The conversion pipeline is decoupled through a format-neutral intermediate representation (`ir::Document`). Every reader produces an `ir::Document`; every writer consumes one. This keeps format-specific code isolated and makes it straightforward to add new input or output formats in the future.

### Key types in `ir`

| Type | Description |
|------|-------------|
| `Document` | Root: metadata + sections + extracted assets |
| `Metadata` | Title, author, creation/modification date, subject, keywords |
| `Section` | Ordered sequence of `Block` values |
| `Block` | `Heading`, `Paragraph`, `Table`, `CodeBlock`, `BlockQuote`, `List`, `Image`, `HorizontalRule`, `Footnote`, `Math` |
| `Inline` | Leaf text with style flags (bold, italic, underline, strikethrough, code, superscript, subscript, link, footnote reference) |
| `Asset` | Embedded binary (image or other media) with MIME type |

### Crate layout

```
src/
  main.rs          CLI entry point (clap)
  lib.rs           Public re-exports
  convert.rs       High-level convert::to_markdown / to_hwpx / show_info
  ir.rs            Intermediate representation types
  error.rs         Hwp2MdError enum (thiserror)
  hwp/             HWP 5.0 reader (CFB container, record parser, EqEdit)
  hwpx/            HWPX reader + writer (ZIP + quick-xml)
  md/              Markdown parser (comrak) + writer
tests/             Integration tests
```

## Known Limitations

- DRM-protected (배포용) HWP files are not supported.
- Multi-column (다단) layouts are flattened to a single column.
- Tables with non-trivial `colspan`/`rowspan` fall back to raw HTML in the Markdown output.
- Headers and footers are currently skipped.
- Writing back to the binary HWP 5.0 format (MD -> HWP) is not supported; only HWPX output is available.
- The `--style` YAML template option for `to-hwpx` is accepted by the CLI but not yet applied.

## Contributing

Bug reports and pull requests are welcome at <https://github.com/hephaex/hwp2md>.

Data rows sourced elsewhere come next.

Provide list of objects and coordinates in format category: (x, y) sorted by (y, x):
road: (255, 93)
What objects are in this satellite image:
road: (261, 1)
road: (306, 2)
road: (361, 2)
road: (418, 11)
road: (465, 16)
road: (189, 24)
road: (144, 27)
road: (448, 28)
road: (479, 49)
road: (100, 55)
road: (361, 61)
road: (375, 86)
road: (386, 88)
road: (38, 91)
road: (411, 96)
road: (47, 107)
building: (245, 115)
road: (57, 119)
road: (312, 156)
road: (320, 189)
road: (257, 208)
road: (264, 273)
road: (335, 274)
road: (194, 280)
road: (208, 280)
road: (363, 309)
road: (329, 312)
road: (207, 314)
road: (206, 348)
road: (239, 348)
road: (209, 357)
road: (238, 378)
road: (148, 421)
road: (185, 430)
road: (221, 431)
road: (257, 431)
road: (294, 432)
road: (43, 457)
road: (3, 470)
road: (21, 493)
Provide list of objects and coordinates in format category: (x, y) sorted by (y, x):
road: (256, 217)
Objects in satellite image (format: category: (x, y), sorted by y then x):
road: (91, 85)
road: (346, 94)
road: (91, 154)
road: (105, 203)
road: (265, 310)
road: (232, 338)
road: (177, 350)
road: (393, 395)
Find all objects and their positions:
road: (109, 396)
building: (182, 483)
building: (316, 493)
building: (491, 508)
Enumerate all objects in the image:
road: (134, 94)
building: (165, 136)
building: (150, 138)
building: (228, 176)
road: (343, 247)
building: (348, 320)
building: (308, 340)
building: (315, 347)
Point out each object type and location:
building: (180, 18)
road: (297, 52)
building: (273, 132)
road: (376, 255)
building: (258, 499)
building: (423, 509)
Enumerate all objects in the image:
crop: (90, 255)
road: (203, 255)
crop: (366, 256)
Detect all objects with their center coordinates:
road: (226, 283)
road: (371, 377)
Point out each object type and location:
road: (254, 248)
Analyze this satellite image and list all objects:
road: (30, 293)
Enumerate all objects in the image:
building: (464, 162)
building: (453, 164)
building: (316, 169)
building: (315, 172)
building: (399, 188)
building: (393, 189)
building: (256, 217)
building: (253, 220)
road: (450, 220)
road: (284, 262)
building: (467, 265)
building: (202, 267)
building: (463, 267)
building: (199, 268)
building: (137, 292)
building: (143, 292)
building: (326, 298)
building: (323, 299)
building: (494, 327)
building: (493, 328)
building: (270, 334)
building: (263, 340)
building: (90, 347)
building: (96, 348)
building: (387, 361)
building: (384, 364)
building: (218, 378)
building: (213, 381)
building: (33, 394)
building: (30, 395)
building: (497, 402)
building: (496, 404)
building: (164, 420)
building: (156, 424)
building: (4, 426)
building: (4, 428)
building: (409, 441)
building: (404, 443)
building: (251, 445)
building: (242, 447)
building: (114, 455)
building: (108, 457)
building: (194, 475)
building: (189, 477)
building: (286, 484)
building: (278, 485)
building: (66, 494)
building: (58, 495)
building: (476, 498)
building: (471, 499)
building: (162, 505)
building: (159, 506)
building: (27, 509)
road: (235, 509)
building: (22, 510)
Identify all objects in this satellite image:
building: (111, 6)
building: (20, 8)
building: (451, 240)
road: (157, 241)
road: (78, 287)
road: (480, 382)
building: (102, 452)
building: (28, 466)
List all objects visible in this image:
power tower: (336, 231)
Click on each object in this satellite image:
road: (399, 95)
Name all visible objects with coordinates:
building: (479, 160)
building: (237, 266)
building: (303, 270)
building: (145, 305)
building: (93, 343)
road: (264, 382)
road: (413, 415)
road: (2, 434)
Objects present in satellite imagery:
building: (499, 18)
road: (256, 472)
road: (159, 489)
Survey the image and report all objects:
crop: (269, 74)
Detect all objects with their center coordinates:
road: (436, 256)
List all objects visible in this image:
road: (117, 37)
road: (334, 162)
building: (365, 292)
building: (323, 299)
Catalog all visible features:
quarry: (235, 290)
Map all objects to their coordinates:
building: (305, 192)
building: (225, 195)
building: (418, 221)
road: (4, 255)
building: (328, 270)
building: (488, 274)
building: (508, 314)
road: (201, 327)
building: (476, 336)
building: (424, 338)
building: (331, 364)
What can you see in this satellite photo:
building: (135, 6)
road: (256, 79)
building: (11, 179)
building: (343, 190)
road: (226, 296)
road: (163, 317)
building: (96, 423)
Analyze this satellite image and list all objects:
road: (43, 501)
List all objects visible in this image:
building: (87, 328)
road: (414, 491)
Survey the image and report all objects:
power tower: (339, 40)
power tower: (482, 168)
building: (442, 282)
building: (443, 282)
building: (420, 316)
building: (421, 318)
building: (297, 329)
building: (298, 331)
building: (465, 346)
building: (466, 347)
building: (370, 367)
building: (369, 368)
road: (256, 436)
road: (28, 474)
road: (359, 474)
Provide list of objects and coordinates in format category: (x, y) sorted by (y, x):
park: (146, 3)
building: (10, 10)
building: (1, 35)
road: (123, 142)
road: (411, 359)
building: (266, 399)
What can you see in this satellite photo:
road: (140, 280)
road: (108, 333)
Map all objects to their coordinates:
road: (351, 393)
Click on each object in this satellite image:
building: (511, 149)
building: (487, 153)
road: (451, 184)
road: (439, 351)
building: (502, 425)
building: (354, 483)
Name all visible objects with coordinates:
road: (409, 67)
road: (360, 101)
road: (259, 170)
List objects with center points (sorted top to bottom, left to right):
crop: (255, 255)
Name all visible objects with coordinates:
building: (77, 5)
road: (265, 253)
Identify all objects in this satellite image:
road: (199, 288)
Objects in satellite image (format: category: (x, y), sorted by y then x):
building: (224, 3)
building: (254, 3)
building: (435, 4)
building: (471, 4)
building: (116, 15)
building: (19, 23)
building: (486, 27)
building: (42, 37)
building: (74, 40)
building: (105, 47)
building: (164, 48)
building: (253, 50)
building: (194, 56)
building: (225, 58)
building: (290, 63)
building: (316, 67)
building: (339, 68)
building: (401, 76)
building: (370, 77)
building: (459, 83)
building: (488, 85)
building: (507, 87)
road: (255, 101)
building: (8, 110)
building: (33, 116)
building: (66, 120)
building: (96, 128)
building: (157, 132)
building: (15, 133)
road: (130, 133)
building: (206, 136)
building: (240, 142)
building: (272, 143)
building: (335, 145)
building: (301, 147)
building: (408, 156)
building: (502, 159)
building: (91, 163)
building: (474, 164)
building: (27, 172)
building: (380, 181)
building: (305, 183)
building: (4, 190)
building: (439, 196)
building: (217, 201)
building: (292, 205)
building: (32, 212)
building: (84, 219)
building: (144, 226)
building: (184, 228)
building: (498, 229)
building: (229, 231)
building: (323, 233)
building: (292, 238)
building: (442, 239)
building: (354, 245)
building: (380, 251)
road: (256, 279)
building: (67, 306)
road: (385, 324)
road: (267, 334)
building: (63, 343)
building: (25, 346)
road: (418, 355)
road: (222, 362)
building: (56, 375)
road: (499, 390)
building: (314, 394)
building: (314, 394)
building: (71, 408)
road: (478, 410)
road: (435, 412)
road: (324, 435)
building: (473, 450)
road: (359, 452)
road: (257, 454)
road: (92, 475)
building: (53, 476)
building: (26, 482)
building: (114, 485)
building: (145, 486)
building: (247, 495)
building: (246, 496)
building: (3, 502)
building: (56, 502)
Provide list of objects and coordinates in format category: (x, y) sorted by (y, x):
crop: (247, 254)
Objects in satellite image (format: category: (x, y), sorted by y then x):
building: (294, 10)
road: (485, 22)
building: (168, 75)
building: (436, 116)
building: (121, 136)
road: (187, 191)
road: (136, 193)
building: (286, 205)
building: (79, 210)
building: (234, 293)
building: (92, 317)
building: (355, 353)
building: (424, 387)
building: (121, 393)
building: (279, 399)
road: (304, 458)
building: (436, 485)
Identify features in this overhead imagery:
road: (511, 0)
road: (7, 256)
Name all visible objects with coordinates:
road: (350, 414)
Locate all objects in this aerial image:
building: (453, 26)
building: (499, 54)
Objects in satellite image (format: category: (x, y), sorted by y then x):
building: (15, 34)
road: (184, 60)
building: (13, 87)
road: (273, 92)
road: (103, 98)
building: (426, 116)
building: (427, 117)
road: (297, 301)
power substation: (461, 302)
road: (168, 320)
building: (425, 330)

Before submitting a patch:

1. Run `cargo fmt` and `cargo clippy -- -D warnings`.
2. Ensure `cargo test --all-targets` passes.
3. Add or update tests for any changed behaviour.

## License

Copyright (c) 2026 Mario Cho \<hephaex@gmail.com\>

This program is free software: you can redistribute it and/or modify it under the terms of the GNU General Public License as published by the Free Software Foundation, version 3 only.

See [LICENSE](LICENSE) for the full text.